A mentor of new hires, LaVeglia takes pride in knowing her staff. When a nurse's mother died, LaVeglia took up a collection for flowers. She arranged for a baby shower for another nurse.
"Denyce epitomizes what a nurse should be," Rusnack said. "She is a true Florence Nightingale. Patients and families love her."
LaVeglia also sees the bigger picture, Rusnack said, by understanding the needs of the hospital as a whole.
Being a leader has its responsibilities, LaVeglia said. You have to have the utmost confidence, and be positive. A leader, she said, needs to carry on and keep spirits up when everyone else is down. "I remember one day we ran out of isolation gowns, and I could see everyone starting to panic," she recounted. "I called them by name and asked them what was making them happy right now. It worked. They just needed to be brought up."

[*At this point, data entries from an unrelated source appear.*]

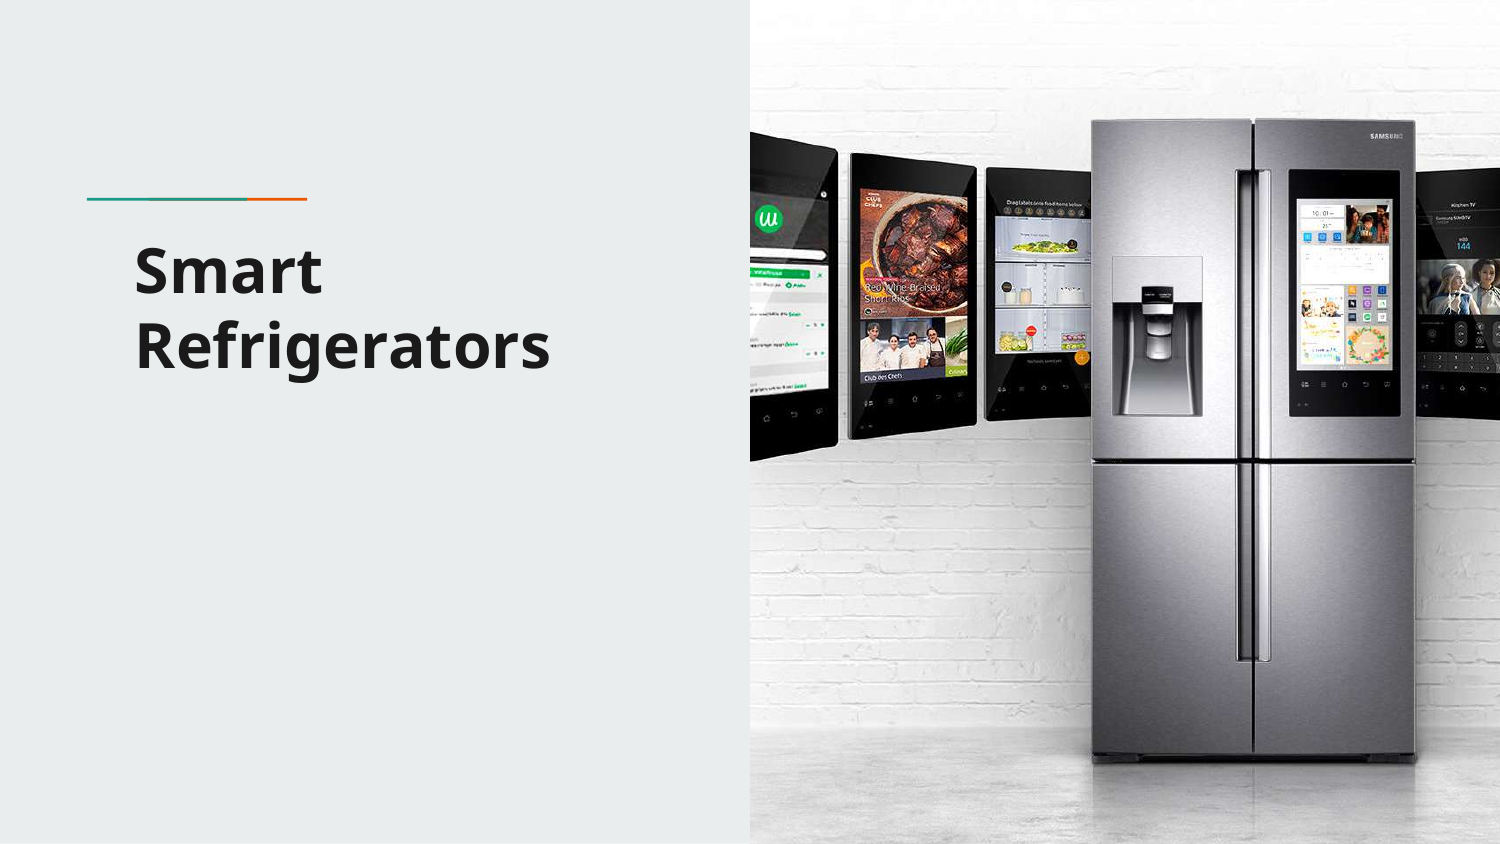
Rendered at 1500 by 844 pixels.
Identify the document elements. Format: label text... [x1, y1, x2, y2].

title Smart Refrigerators [119, 216, 662, 494]
picture [749, 0, 1500, 844]
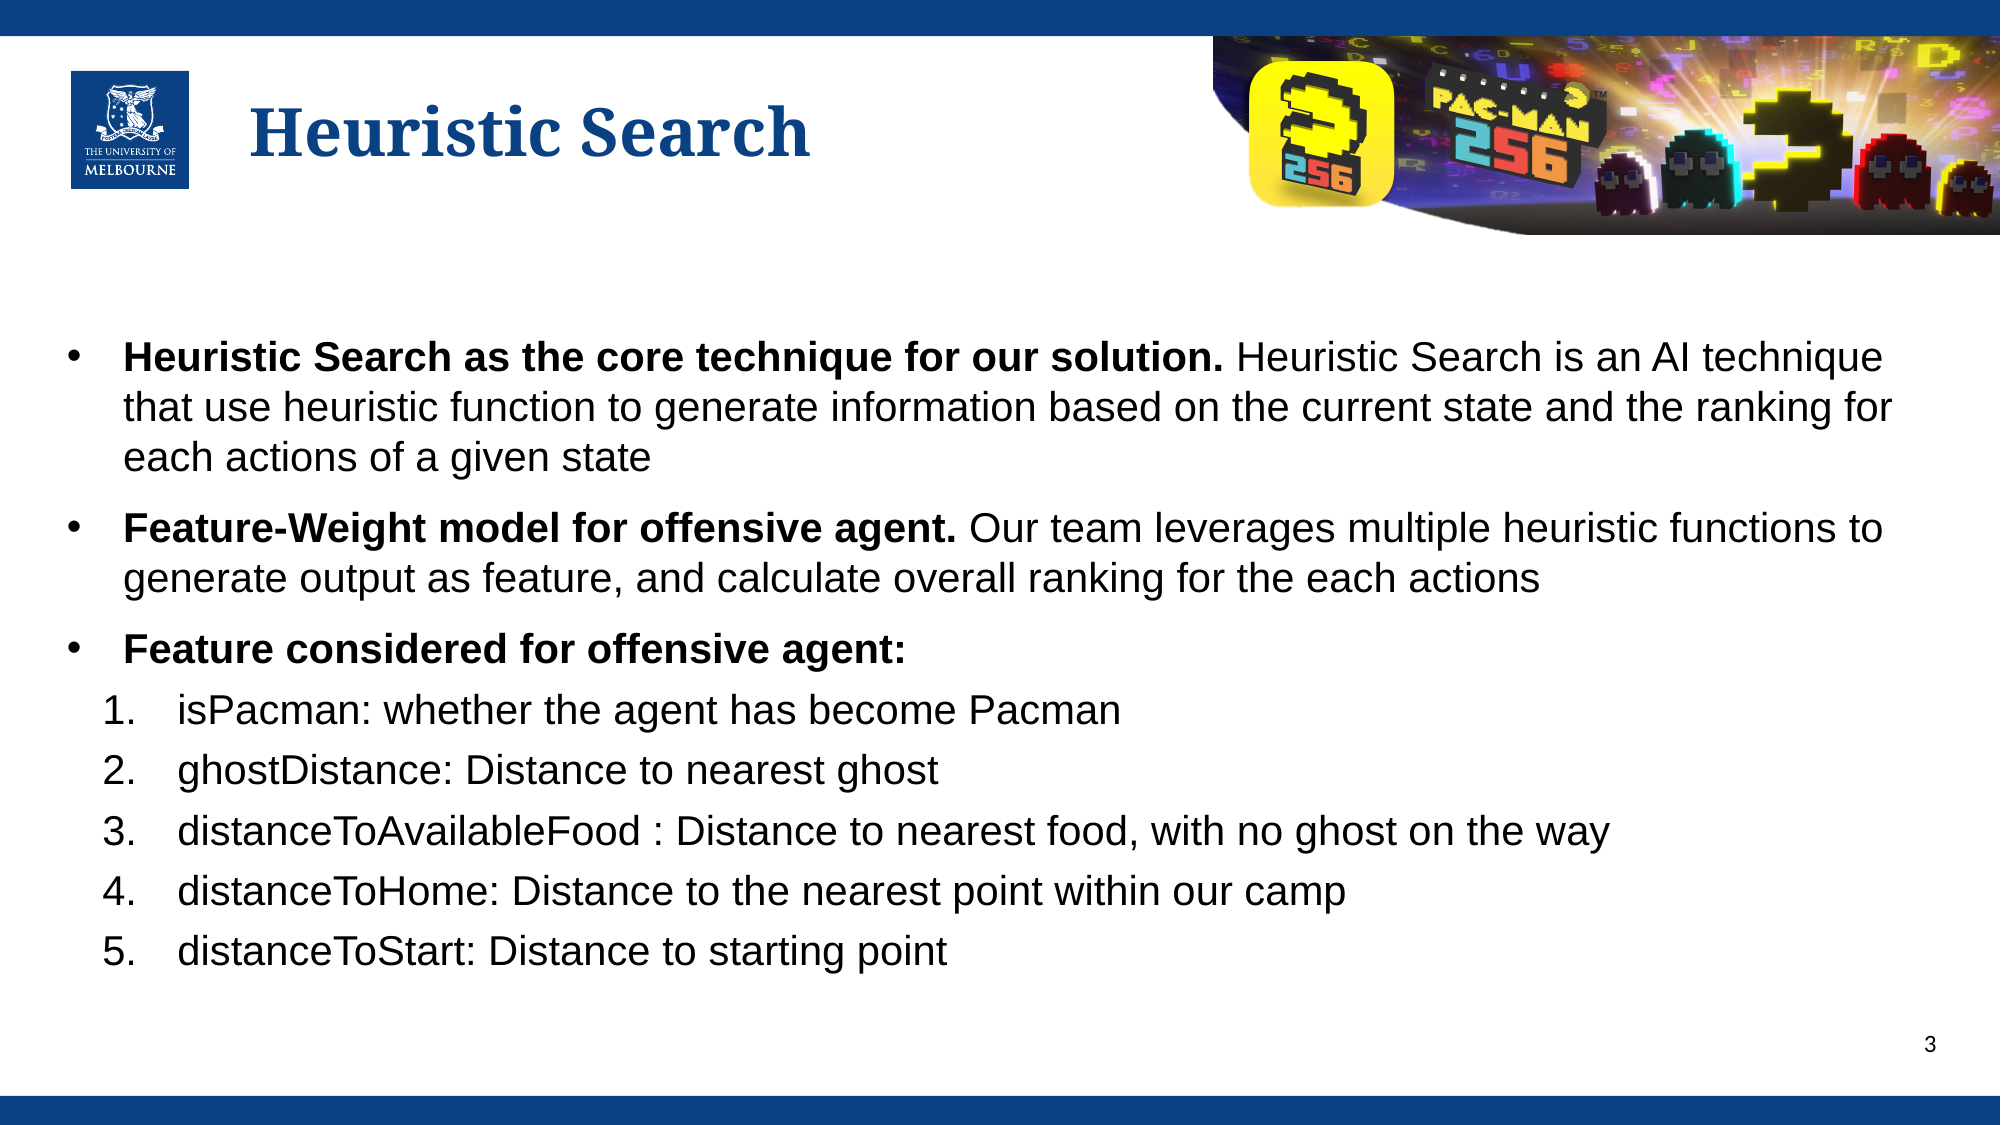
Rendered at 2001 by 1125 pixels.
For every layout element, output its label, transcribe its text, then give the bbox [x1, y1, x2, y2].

list Heuristic Search as the core technique for our solution. Heuristic Search is an AI technique that use heuristic function to generate information based on the current state and the ranking for each actions of a given state Feature-Weight model for offensive agent. Our team leverages multiple heuristic functions to generate output as feature, and calculate overall ranking for the each actions Feature considered for offensive agent: isPacman: whether the agent has become Pacman ghostDistance: Distance to nearest ghost distanceToAvailableFood : Distance to nearest food, with no ghost on the way distanceToHome: Distance to the nearest point within our camp distanceToStart: Distance to starting point [51, 322, 1924, 1043]
title Heuristic Search [234, 32, 1736, 179]
slide_number 3 [1797, 1012, 1937, 1073]
picture [1213, 37, 2000, 235]
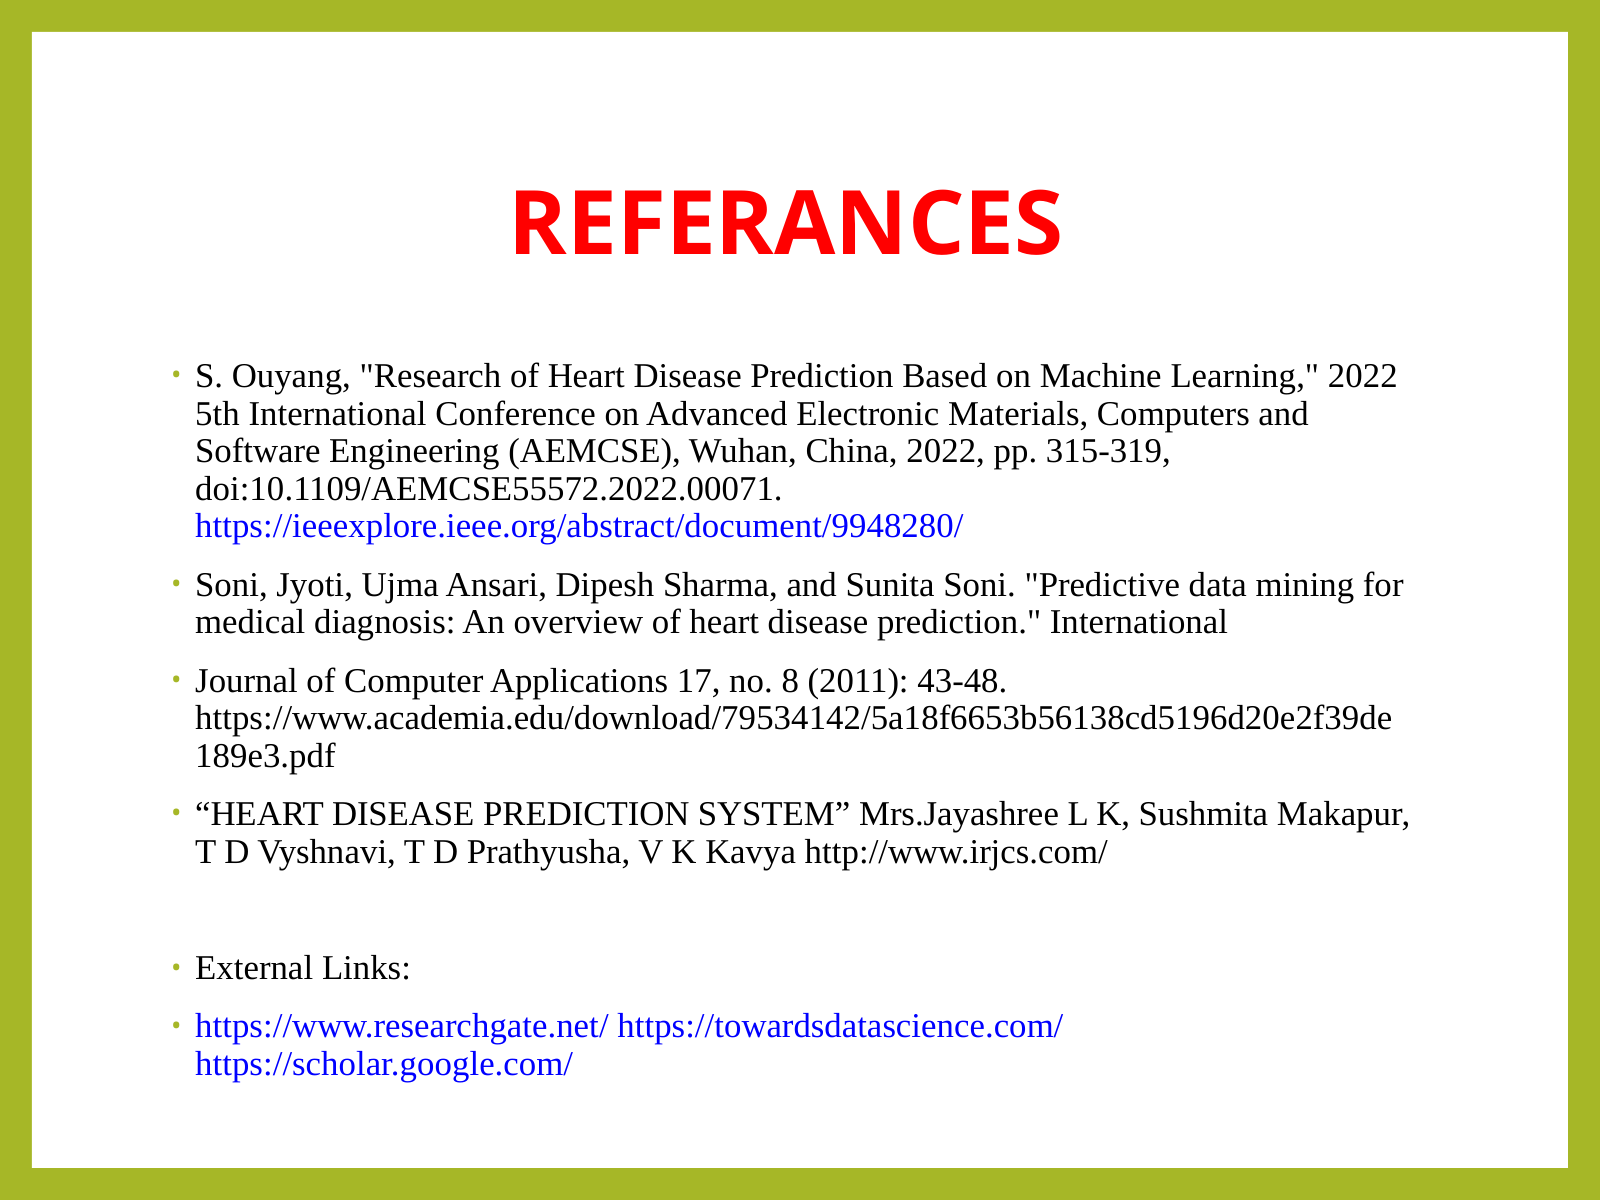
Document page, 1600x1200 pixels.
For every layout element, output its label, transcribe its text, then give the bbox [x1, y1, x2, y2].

list S. Ouyang, "Research of Heart Disease Prediction Based on Machine Learning," 2022 5th International Conference on Advanced Electronic Materials, Computers and Software Engineering (AEMCSE), Wuhan, China, 2022, pp. 315-319, doi:10.1109/AEMCSE55572.2022.00071. https://ieeexplore.ieee.org/abstract/document/9948280/ Soni, Jyoti, Ujma Ansari, Dipesh Sharma, and Sunita Soni. "Predictive data mining for medical diagnosis: An overview of heart disease prediction." International Journal of Computer Applications 17, no. 8 (2011): 43-48. https://www.academia.edu/download/79534142/5a18f6653b56138cd5196d20e2f39de 189e3.pdf “HEART DISEASE PREDICTION SYSTEM” Mrs.Jayashree L K, Sushmita Makapur, T D Vyshnavi, T D Prathyusha, V K Kavya http://www.irjcs.com/ External Links: https://www.researchgate.net/ https://towardsdatascience.com/ https://scholar.google.com/ [150, 287, 1446, 1094]
title REFERANCES [150, 106, 1446, 287]
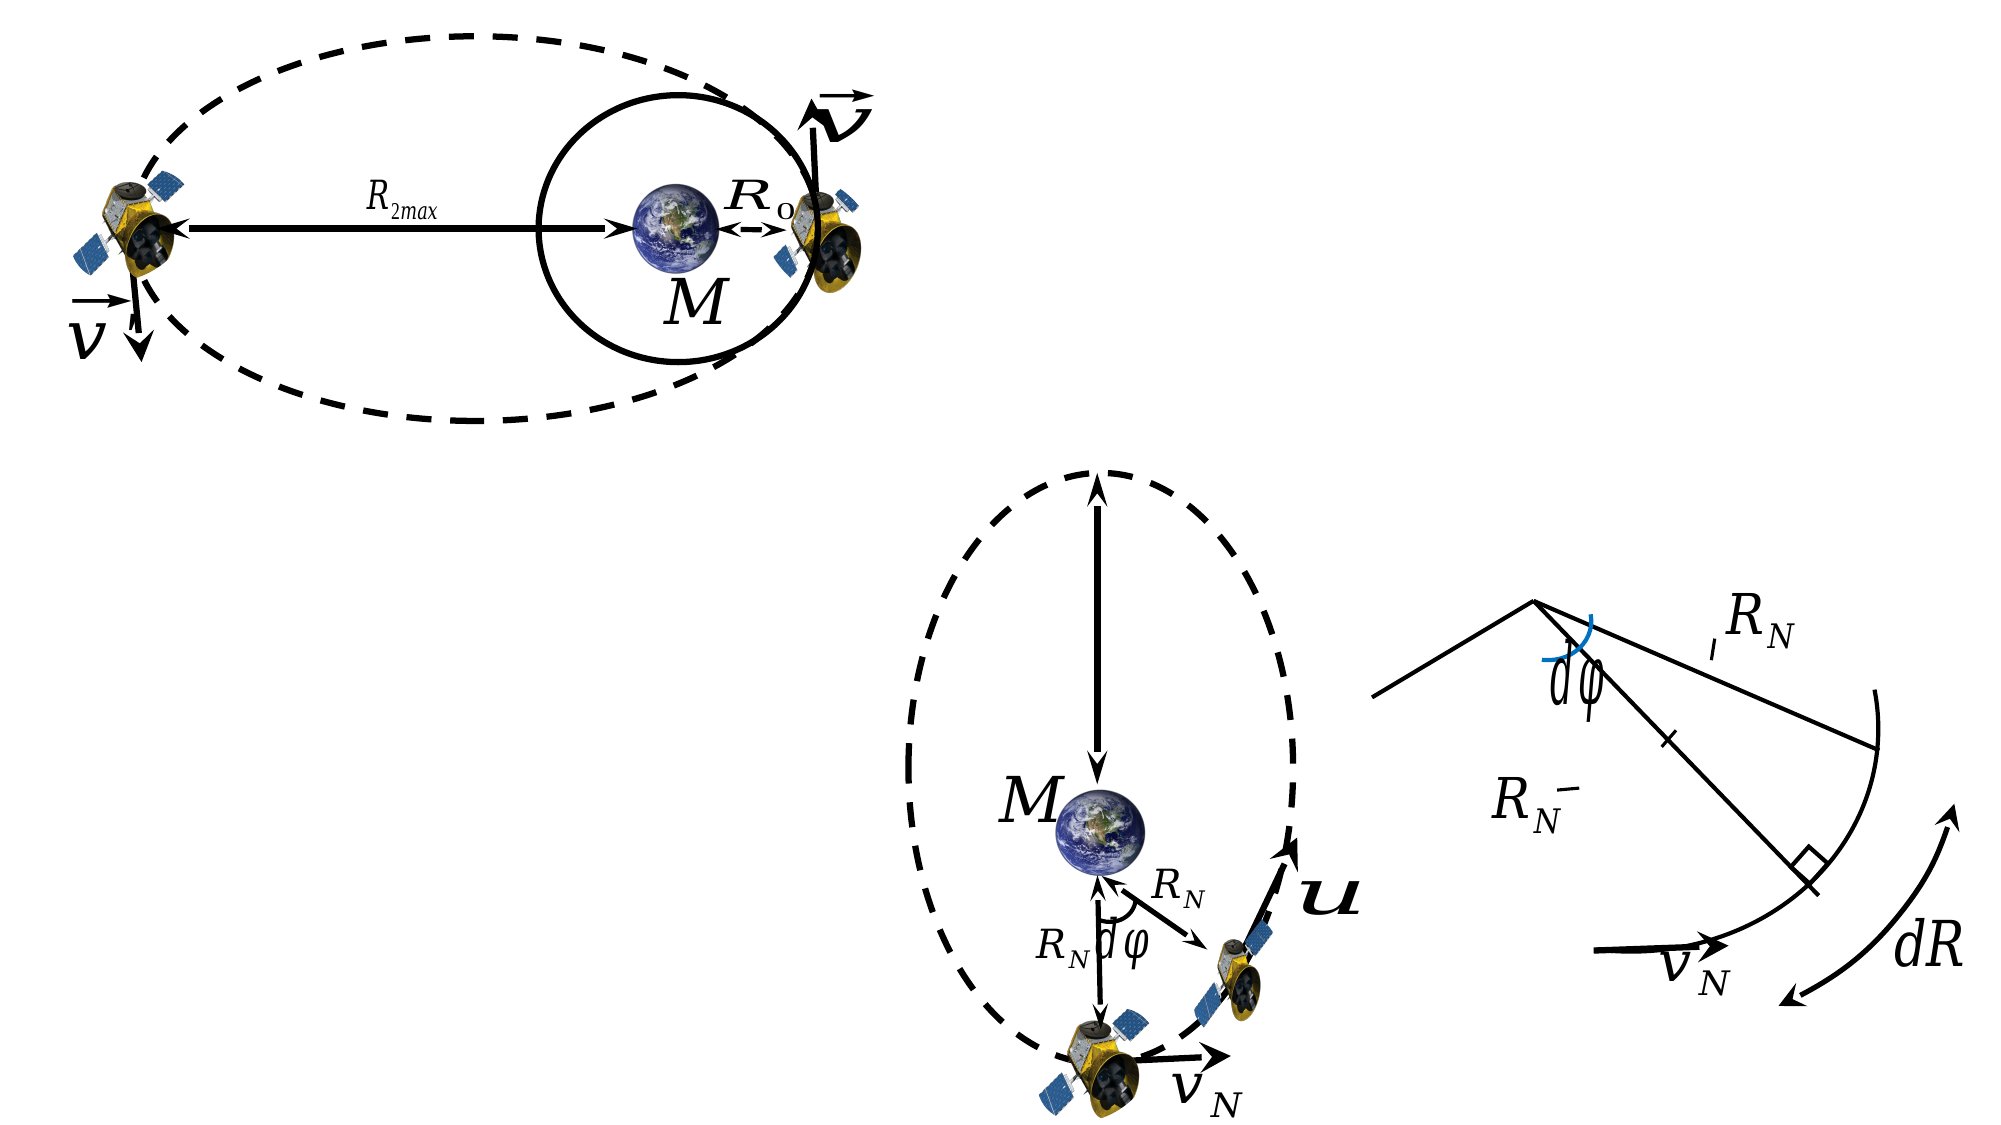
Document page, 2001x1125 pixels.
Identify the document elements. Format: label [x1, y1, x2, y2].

text_box [1288, 430, 1966, 1036]
text_box [908, 472, 1368, 1125]
text_box [811, 98, 818, 238]
text_box [148, 35, 753, 225]
text_box [69, 167, 194, 283]
text_box [142, 232, 748, 422]
text_box [804, 177, 879, 298]
text_box [129, 234, 142, 362]
text_box [537, 94, 819, 364]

With the number of Covid-19 cases dropping at GCH, LaVeglia is back in the rehabilitation unit. She is focused on helping patients who are still recovering grow strong enough to go home. The patients need a variety of help, including physical, occupational and speech therapy. "Either they were in the hospital so long on ventilators that their muscles start to decompensate, or they had a stroke and then got Covid," she said. "They have to build up their strength. All of the patients I see are either post-Covid or still have it."
Their ages vary from 23 to 90, she said, though most are between 60 and 70.
"Making someone smile makes you feel good during these times," she said. "And it melts my heart when someone says something nice to me, giving me recognition like I got at Target recently. But this is what I do. I became a nurse to help people."